Jaclyn Weiand, contributor
According to wikipedia, Cracker Jack discontinued physical prizes in 2016. Did anyone tell me before I started this thrilling piece of investigative journalism about Cracker Jack prizes? Short answer: no. Long answer: hell no! I didn’t learn until AFTER I bought 40 bags of the stuff and went rooting through each bag like the eager racoon of a woman that I am. My efforts were rewarded with 40 download codes for the same mobile game printed on a tiny cardboard square the exact size as a goddamn temporary tattoo. I was livid.
I drove down to the local swap meet to cool off. I’d get my tiny bullshit trinkets one way or another. It was there I met a witchy-looking old woman who lured me to her blanket full of treasures.
“There’s something here for you,” she said mysteriously. “I feel it in my bones.”
Now, I’m the last person who wants an old lady’s bones to be wrong, so I examined each item upon the blanket very carefully. It hurt me to say, but through disappointed tears I sighed, “I’m sorry, but most of these are Nascar commemorative plates, and that’s not really my jam.”
“Oh, ok,” the wise old woman replied. “Do you know anyone who would want 40 bags of very old Cracker Jack?”
Dear reader, I purchased every last bag from her that day and compiled a list of my favorite prizes contained therein.
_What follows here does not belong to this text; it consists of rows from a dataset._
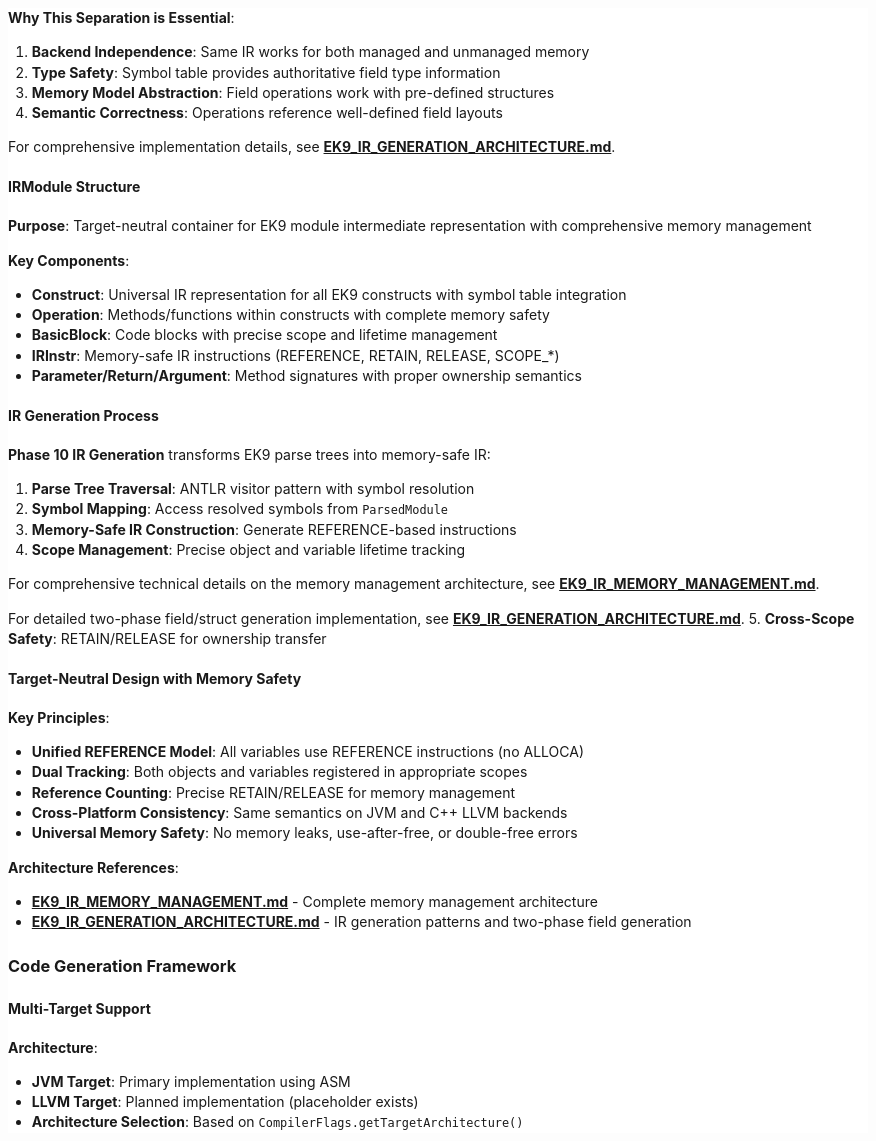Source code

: **Why This Separation is Essential**:
1. **Backend Independence**: Same IR works for both managed and unmanaged memory
2. **Type Safety**: Symbol table provides authoritative field type information
3. **Memory Model Abstraction**: Field operations work with pre-defined structures
4. **Semantic Correctness**: Operations reference well-defined field layouts

For comprehensive implementation details, see **[EK9_IR_GENERATION_ARCHITECTURE.md](./EK9_IR_GENERATION_ARCHITECTURE.md#two-phase-fieldstruct-generation-architecture)**.

#### IRModule Structure
**Purpose**: Target-neutral container for EK9 module intermediate representation with comprehensive memory management

**Key Components**:
- **Construct**: Universal IR representation for all EK9 constructs with symbol table integration
- **Operation**: Methods/functions within constructs with complete memory safety
- **BasicBlock**: Code blocks with precise scope and lifetime management
- **IRInstr**: Memory-safe IR instructions (REFERENCE, RETAIN, RELEASE, SCOPE_*)
- **Parameter/Return/Argument**: Method signatures with proper ownership semantics

#### IR Generation Process

**Phase 10 IR Generation** transforms EK9 parse trees into memory-safe IR:
1. **Parse Tree Traversal**: ANTLR visitor pattern with symbol resolution
2. **Symbol Mapping**: Access resolved symbols from `ParsedModule` 
3. **Memory-Safe IR Construction**: Generate REFERENCE-based instructions
4. **Scope Management**: Precise object and variable lifetime tracking

For comprehensive technical details on the memory management architecture, see **[EK9_IR_MEMORY_MANAGEMENT.md](./EK9_IR_MEMORY_MANAGEMENT.md)**.

For detailed two-phase field/struct generation implementation, see **[EK9_IR_GENERATION_ARCHITECTURE.md](./EK9_IR_GENERATION_ARCHITECTURE.md#two-phase-fieldstruct-generation-architecture)**.
5. **Cross-Scope Safety**: RETAIN/RELEASE for ownership transfer

#### Target-Neutral Design with Memory Safety
**Key Principles**:
- **Unified REFERENCE Model**: All variables use REFERENCE instructions (no ALLOCA)
- **Dual Tracking**: Both objects and variables registered in appropriate scopes
- **Reference Counting**: Precise RETAIN/RELEASE for memory management
- **Cross-Platform Consistency**: Same semantics on JVM and C++ LLVM backends
- **Universal Memory Safety**: No memory leaks, use-after-free, or double-free errors

**Architecture References**:
- **[EK9_IR_MEMORY_MANAGEMENT.md](./EK9_IR_MEMORY_MANAGEMENT.md)** - Complete memory management architecture
- **[EK9_IR_GENERATION_ARCHITECTURE.md](./EK9_IR_GENERATION_ARCHITECTURE.md)** - IR generation patterns and two-phase field generation

### Code Generation Framework

#### Multi-Target Support
**Architecture**:
- **JVM Target**: Primary implementation using ASM
- **LLVM Target**: Planned implementation (placeholder exists)
- **Architecture Selection**: Based on `CompilerFlags.getTargetArchitecture()`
- Trading cards featuring big-time personal injury lawyers
- A french fry
- Super sticky beanie baby
- Temporary tattoo of a dog
- Permanent tattoo of a dog
- Pocket-sized joke book, but all the jokes are about men getting cheated on by their wives
- A smaller bag of Cracker Jack
- Scratch-and-sniff sticker that smells like a toddler’s hands
- A hula Hoop
- Ben Wa balls
- A dog biscuit
- Some Fiddle Faddle®
- An ancestry mouth swab test
- A picture of myself from the future
The following week I returned to the flea market. I couldn’t find the mysterious old woman anywhere, and decided to ask around.
I described her to stand owners: “Long white hair? Mystical eyes? Little tiddies?”
“Oh!” exclaimed the fellow manning a churro stand. “That’s Janice. Was she bothering you? We told her she’s not allowed to come here anymore. Puts a bunch of her pubes in everything she sells.”